What could this mean for government clients?
  • You live in a new world where other governments are coming to understand that the efficiency of their core services is a global, competitive differentiator.  More efficient government, easier-to-deal-with-government, and cheaper government all combine to reduce operational and economic burden on business.  Capital, innovation and high value jobs will flow to countries that understand the value of making it easy for business to do business.
  • It’s no secret that budget constraints are forcing government agencies to take a long, hard look at how they operate.  But government executives will have to overcome the tendency to simply find ways of automating what their agencies have always done, because those methods of operation come from an industrial era in which citizens are seen as the subjects of bureaucratic power, and employees are seen as human “cogs” in a corporate machine.  This traditional mentality is often colored by “us versus them”, “management versus employees,” “employees versus customers” frictions that are increasingly at odds with the characteristics of the modern, technologically-empowered individual who prefers to engage at a peer-to-peer level.  Next-generation government programs will adapt to the new mentality, and engage their clients or stakeholders as potential co-creators and collaborators in achieving a particular mission.  By leveraging the power of the human network — and the connected- and tech-enabled citizen — these programs will simultaneously find ways of improving their delivery of value, while reducing its cost.
  • Outside-In and Co-Creation thinking are relevant to the Homeland Security domain.  Take the visa, border and immigration domain, as one example.  Treating every individual as a potential threat requires an inordinate infrastructure oriented towards “keeping threats out.”  Treating every individual as a potential co-creator of visa, border and immigration integrity creates a human network aimed at a positive, shared concern.  Inviting individuals to co-create the border experience creates options for the agency to learn more about their customers, and establish a win-win relationship in which transactions become part of a shared history and build trust.  Enabling a conversation with those customers — encouraging feedback, suggestions, challenges — allows both customers and the border agency to learn from each other.  That’s not to say it’s all about getting along, and singing Kumbaya.  There’s no secret in the fact that individuals with undesirable characteristics and histories try to cross the border, and need to be stopped.  But the numbers do speak for themselves: on a typical day (in 2013), U.S. Customs and Border Protection (CBP) process almost a million (992,210) people at Ports of Entry.  Within these numbers… 137 (0.014%) are identified as national security concerns… and 366 are refused admission (0.04%).  These are small numbers, proverbial needles in the haystack.  The question for border security is whether it would be more or less efficient to target such individuals in a co-creative, digital approach that leverages voluntary exchange of information, contextually appropriate transaction histories, and analytics... and benefits 99.96% of participants by creating a friendly, seamless experience.  That question is equally appropriate for the broader homeland security enterprise, which extends across multiple Departments and agencies.

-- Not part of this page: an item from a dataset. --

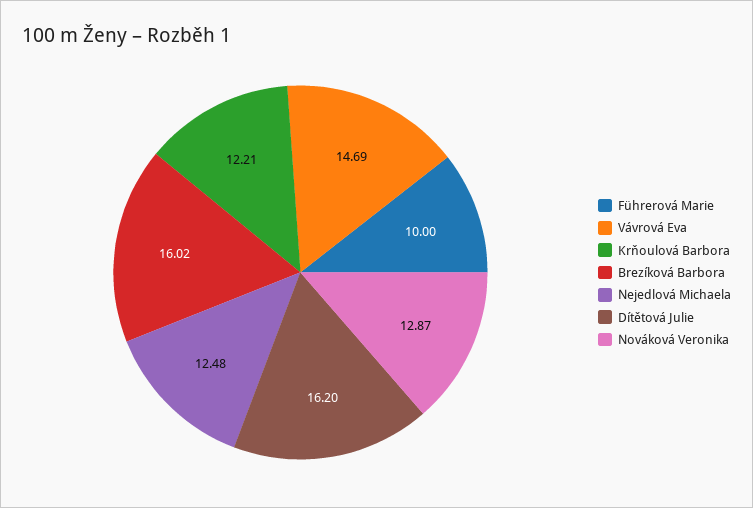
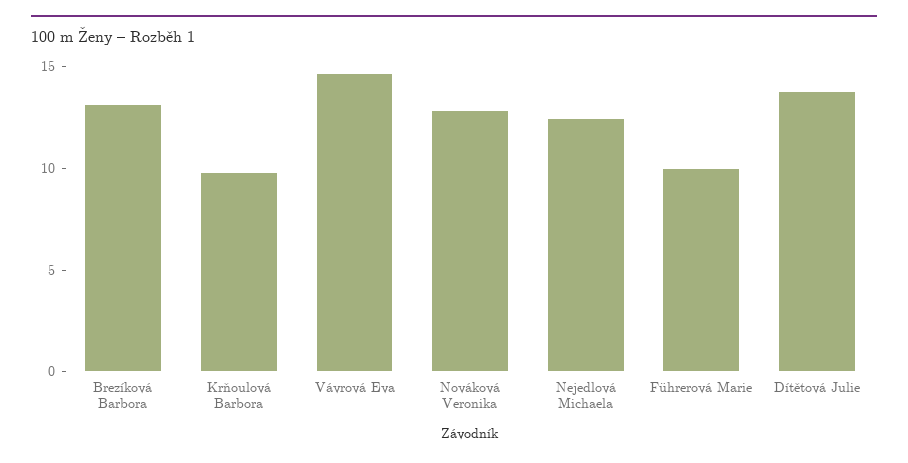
Krňoulová Barbora: 12.21 -> 10
Brezíková Barbora: 16.02 -> 13
Dítětová Julie: 16.2 -> 14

  • One way of starting on the path to Outside-In and Co-Creation is to follow the UK government’s example in addressing the inefficiency with which traditional government approaches the question of identifying its clients.  Rather than continuing the pattern of having every agency and every program solve the problem of identification for its own purposes, the UK Cabinet Office has catalyzed commercial-sector identity services that can be leveraged by any government program.  Having tried and failed with a National ID approach, today’s solution asks individuals to establish their own identity with a third party service, which can then be used to log into government services.  That's a move in the right direction.